TASK DIRECTIONS
Transcribe the listing word for word, beginning at its first line and ending at the line containing "X179170000Y-123570000D01*"; omit the pictures.

DATASET RECORDS
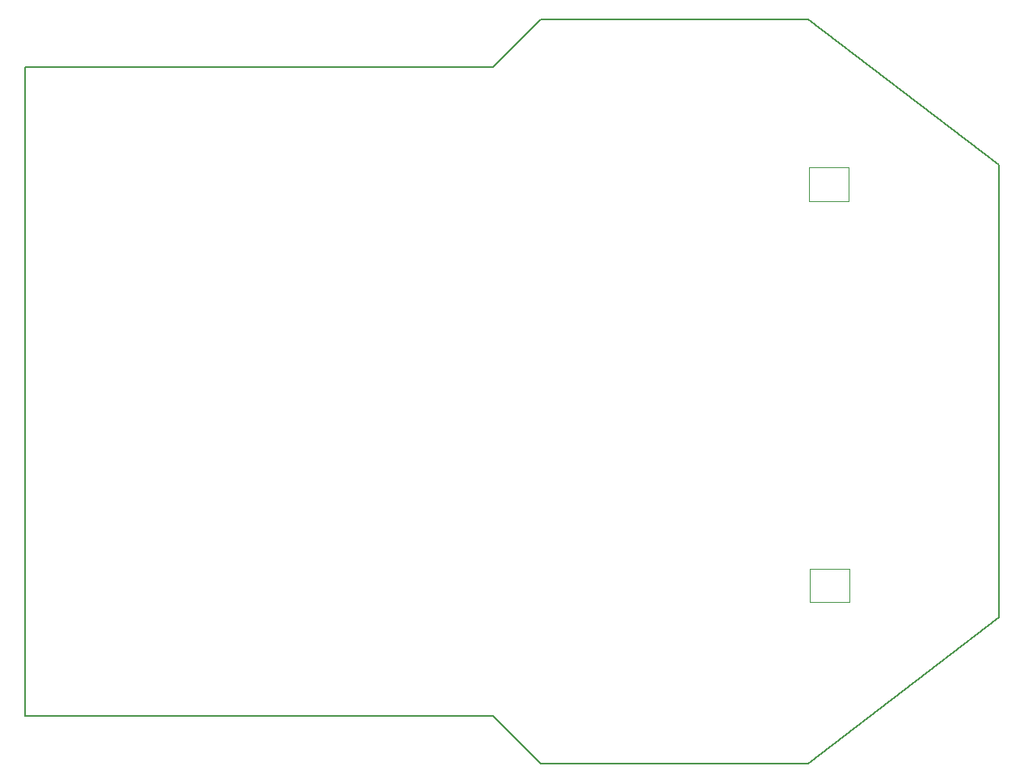
<source format=gbr>
%TF.GenerationSoftware,KiCad,Pcbnew,(6.0.7)*%
%TF.CreationDate,2022-09-18T19:12:44+05:00*%
%TF.ProjectId,minisumo_v3,6d696e69-7375-46d6-9f5f-76332e6b6963,rev?*%
%TF.SameCoordinates,Original*%
%TF.FileFunction,Profile,NP*%
%FSLAX46Y46*%
G04 Gerber Fmt 4.6, Leading zero omitted, Abs format (unit mm)*
G04 Created by KiCad (PCBNEW (6.0.7)) date 2022-09-18 19:12:44*
%MOMM*%
%LPD*%
G01*
G04 APERTURE LIST*
%TA.AperFunction,Profile*%
%ADD10C,0.152400*%
%TD*%
%TA.AperFunction,Profile*%
%ADD11C,0.050000*%
%TD*%
G04 APERTURE END LIST*
D10*
X97001100Y-139003600D02*
X146001100Y-139003600D01*
X146001100Y-139003600D02*
X151001100Y-144003600D01*
X146001100Y-71003600D02*
X97001100Y-71003600D01*
X179001100Y-144003600D02*
X199000000Y-128710000D01*
D11*
X183360000Y-123570000D02*
X179170000Y-123570000D01*
X179170000Y-123570000D02*
X179170000Y-127110000D01*
X179170000Y-127110000D02*
X183360000Y-127110000D01*
X183360000Y-127110000D02*
X183360000Y-123570000D01*
D10*
X199000000Y-128710000D02*
X199000000Y-81280000D01*
X179001100Y-66003600D02*
X151001100Y-66003600D01*
D11*
X183280000Y-81500000D02*
X179090000Y-81500000D01*
X179090000Y-81500000D02*
X179090000Y-85040000D01*
X179090000Y-85040000D02*
X183280000Y-85040000D01*
X183280000Y-85040000D02*
X183280000Y-81500000D01*
D10*
X97001100Y-71003600D02*
X97001100Y-139003600D01*
X179001100Y-66003600D02*
X199000000Y-81280000D01*
X146001100Y-71003600D02*
X151001100Y-66003600D01*
X151001100Y-144003600D02*
X179001100Y-144003600D01*
M02*

</source>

RESPONSE
<source format=gbr>
%TF.GenerationSoftware,KiCad,Pcbnew,(6.0.7)*%
%TF.CreationDate,2022-09-18T19:12:44+05:00*%
%TF.ProjectId,minisumo_v3,6d696e69-7375-46d6-9f5f-76332e6b6963,rev?*%
%TF.SameCoordinates,Original*%
%TF.FileFunction,Profile,NP*%
%FSLAX46Y46*%
G04 Gerber Fmt 4.6, Leading zero omitted, Abs format (unit mm)*
G04 Created by KiCad (PCBNEW (6.0.7)) date 2022-09-18 19:12:44*
%MOMM*%
%LPD*%
G01*
G04 APERTURE LIST*
%TA.AperFunction,Profile*%
%ADD10C,0.152400*%
%TD*%
%TA.AperFunction,Profile*%
%ADD11C,0.050000*%
%TD*%
G04 APERTURE END LIST*
D10*
X97001100Y-139003600D02*
X146001100Y-139003600D01*
X146001100Y-139003600D02*
X151001100Y-144003600D01*
X146001100Y-71003600D02*
X97001100Y-71003600D01*
X179001100Y-144003600D02*
X199000000Y-128710000D01*
D11*
X183360000Y-123570000D02*
X179170000Y-123570000D01*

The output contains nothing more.